My travel journals usually run over 50 pages. I record everything. (If you travel with me, watch what you say, because I'm writing it down. It can and may well be used against you in a forum more public than a court of law...say a blog post, a book, a magazine article. I know on which day of which trip one of my family members tried to put a Cheez-It up his or her nose, and I know exactly what he or she said during the attempt...)

That my Jamaica journal contains only four and a half pages of brief, choppy entries -- most of them snippets of dialogue or staff activity narration heard around the fun-filled, family-friendly compound -- attests to the fact that I was either having too much fun or was too affected by the combination of hot sun and endless free alcohol to either want or be able to write much.

Some entries: "The lady Felicia is in the house!" "The man Glenroy is in the house!" "Give it up one time for the lady Janet Jones!" "Show some love!" "Hello, lady.
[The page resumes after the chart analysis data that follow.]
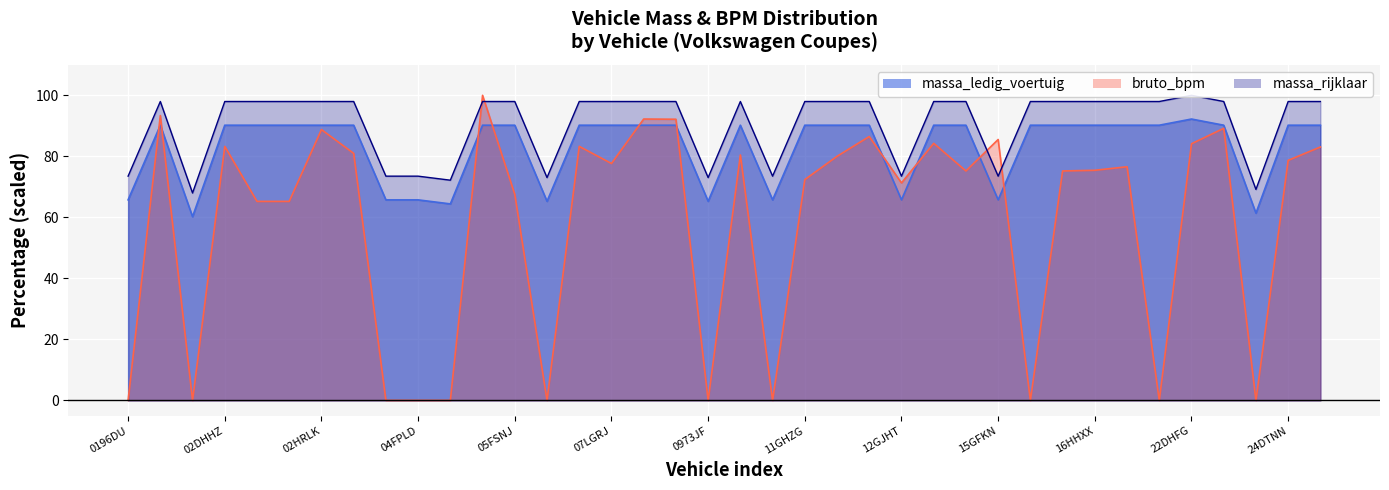

At which label does massa_ledig_voertuig reach its peak?

22DHFG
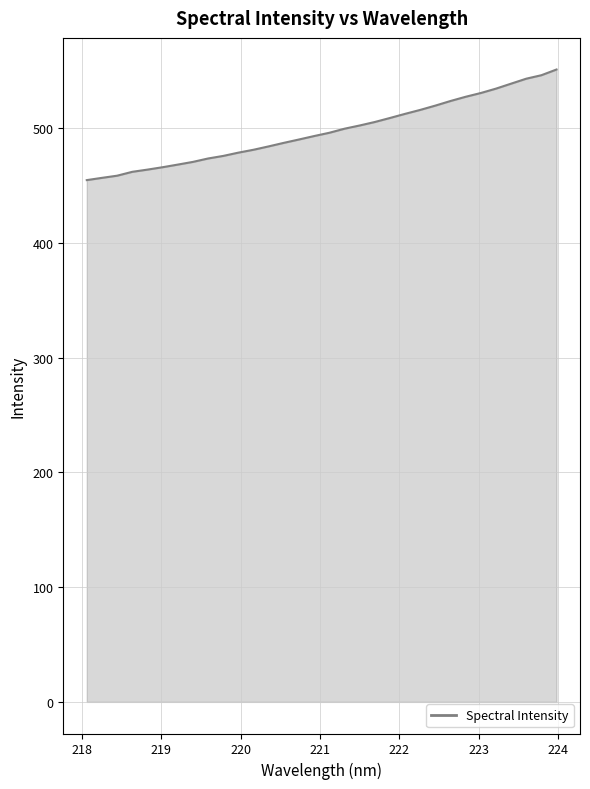

What is the greatest value displayed?

551.0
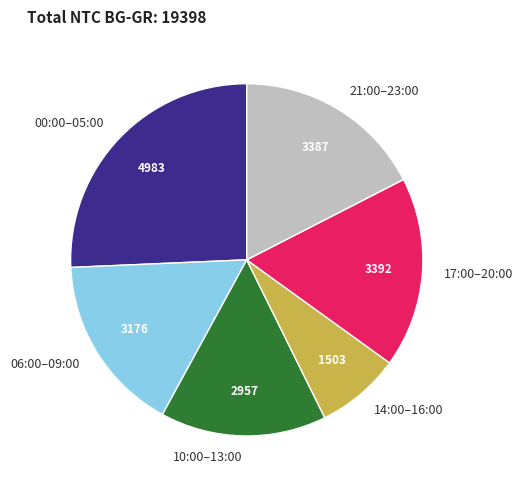

Is there a majority slice in this chart?

No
Hello, girl. Hello, mister." "Six square meals a day. What more could you ask for?" "What did we do in Negril? Went to Burger King and had bammy and fries." "Give it up nice and lovely for the man Rohan!" "We always winter somewhere warm, usually Thailand or India." "I just heard at the front desk that all the flights are cancelled. You're takin' a canoe home." "Fine with us, as long as it's a booze cruise..."

We went off campus a few times (but only for a few hours. Didn't want to miss out on too much of the all-included fun back at the ranch). Dana spent a morning in horse heaven at Chukka Blue's Horseback and Swim Tour. She prizes the souvenir 8x10 of her riding through the surf in a bathing suit. We rented a car and took the mountain road up to Anchovy, passing a thin, brown, totally buck naked man walking along the highway. Sent Dana into shock in the backseat. We had a flat tire outside Sharon's bar in Shettlewood. Mike fixed the flat while Adam, Dana and I sipped Pepsis with Sharon, bright pink curlers in her hair. I pointed to the bursting orange groves across the road. "Time to pick?" "No, not time. Still bare." Dana sat on the stoop and chatted with Sharon's rooster. Pet-deprived Dana asked me, wistfully, "Can we get a chicken?" (This is Dana talking. She meant a chicken to have and to hold, not to eat.) Tire fixed. "You coming back?" asked Sharon. "We love Jamaica. We might just be back." We waved to Sharon as we passed her place on our return trip down to the coast. She was sweeping away the brown water that seeps from the broken pipe under her driveway. "Government pipe. I call them every day, and they say they will come, but they don't come."

I went off campus for my daily run. The resort guards would open the gate, and I'd pass the knot of cab drivers waiting outside the property for fares. One cabbie timed me every day. "Slow today!" he'd say, pointing at his watch. "Too many Red Stripes last night!" I'd shout.

Vodka hamburger in paradise. Come to Jamaica and feel alright.